CD19-directed chimeric antigen receptors (CAR) T cells induce impressive rates of complete response in advanced B-cell malignancies, specially in B-cell acute lymphoblastic leukemia (B-ALL). However, CAR T-cell-treated patients eventually progress due to poor CAR T-cell persistence and/or disease relapse. The bone marrow (BM) is the primary location for acute leukemia. The rapid/efficient colonization of the BM by systemically infused CD19-CAR T cells might enhance CAR T-cell activity and persistence, thus, offering clinical benefits. Circulating cells traffic to BM upon binding of tetrasaccharide Sialyl-Lewis X (sLeX)-decorated E-selectin ligands (sialofucosylated) to the E-selectin receptor expressed in the vascular endothelium. sLeX-installation in E-selectin ligands is achieved through an ex vivo fucosylation reaction. Here, we sought to characterize the basal and cell-autonomous display of sLeX in CAR T-cells activated using different cytokines, and to assess whether exofucosylation of E-selectin ligands improves CD19-CAR T-cell activity and BM homing. We report that cell-autonomous sialofucosylation (sLeX display) steadily increases in culture- and in vivo-expanded CAR T cells, and that, the cytokines used during T-cell activation influence both the degree of such endogenous sialofucosylation and the CD19-CAR T-cell efficacy and persistence in vivo. However, glycoengineered enforced sialofucosylation of E-selectin ligands was dispensable for CD19-CAR T-cell activity and BM homing in multiple xenograft models regardless the cytokines employed for T-cell expansion, thus, representing a dispensable strategy for CD19-CAR T-cell therapy.

FUT6 deficiency compromises basophil function by selectively abrogating their Sialyl-Lewis X expression

Commun Biol 2021 Jul 2;4(1):832.PMID:34215830DOI:10.1038/s42003-021-02295-8.

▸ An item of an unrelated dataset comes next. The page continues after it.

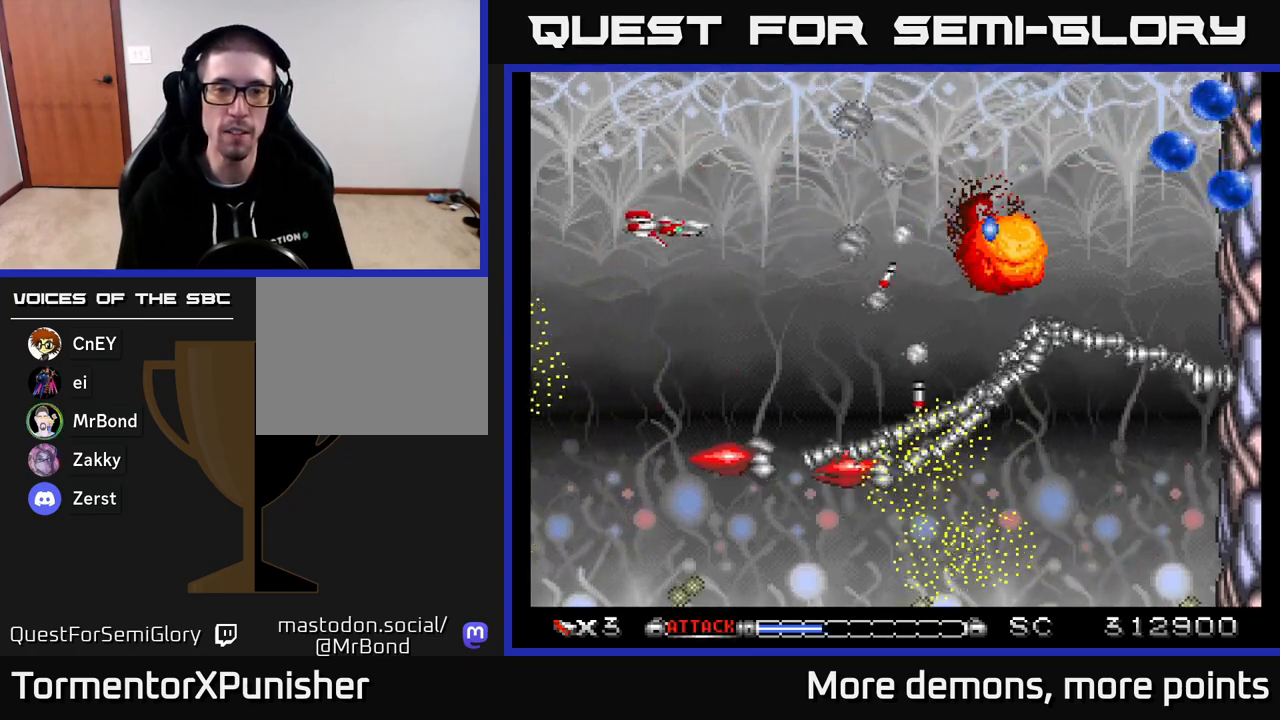
{"buttons": ["A", "DPAD_UP", "DPAD_LEFT"], "right_stick": "center", "events": [[150, "DPAD_LEFT", "down"], [367, "DPAD_DOWN", "up"], [450, "DPAD_UP", "down"]]}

Sialyl-Lewis X (sLex, CD15s) is a tetra-saccharide on the surface of leukocytes required for E-selectin-mediated rolling, a prerequisite for leukocytes to migrate out of the blood vessels. Here we show using flow cytometry that sLex expression on basophils and mast cell progenitors depends on fucosyltransferase 6 (FUT6). Using genetic association data analysis and qPCR, the cell type-specific defect was associated with single nucleotide polymorphisms (SNPs) in the FUT6 gene region (tagged by rs17855739 and rs778798), affecting coding sequence and/or expression level of the mRNA. Heterozygous individuals with one functional FUT6 gene harbor a mixed population of sLex+ and sLex- basophils, a phenomenon caused by random monoallelic expression (RME). Microfluidic assay demonstrated FUT6-deficient basophils rolling on E-selectin is severely impaired. FUT6 null alleles carriers exhibit elevated blood basophil counts and a reduced itch sensitivity against insect bites. FUT6-deficiency thus dampens the basophil-mediated allergic response in the periphery, evident also in lower IgE titers and reduced eosinophil counts.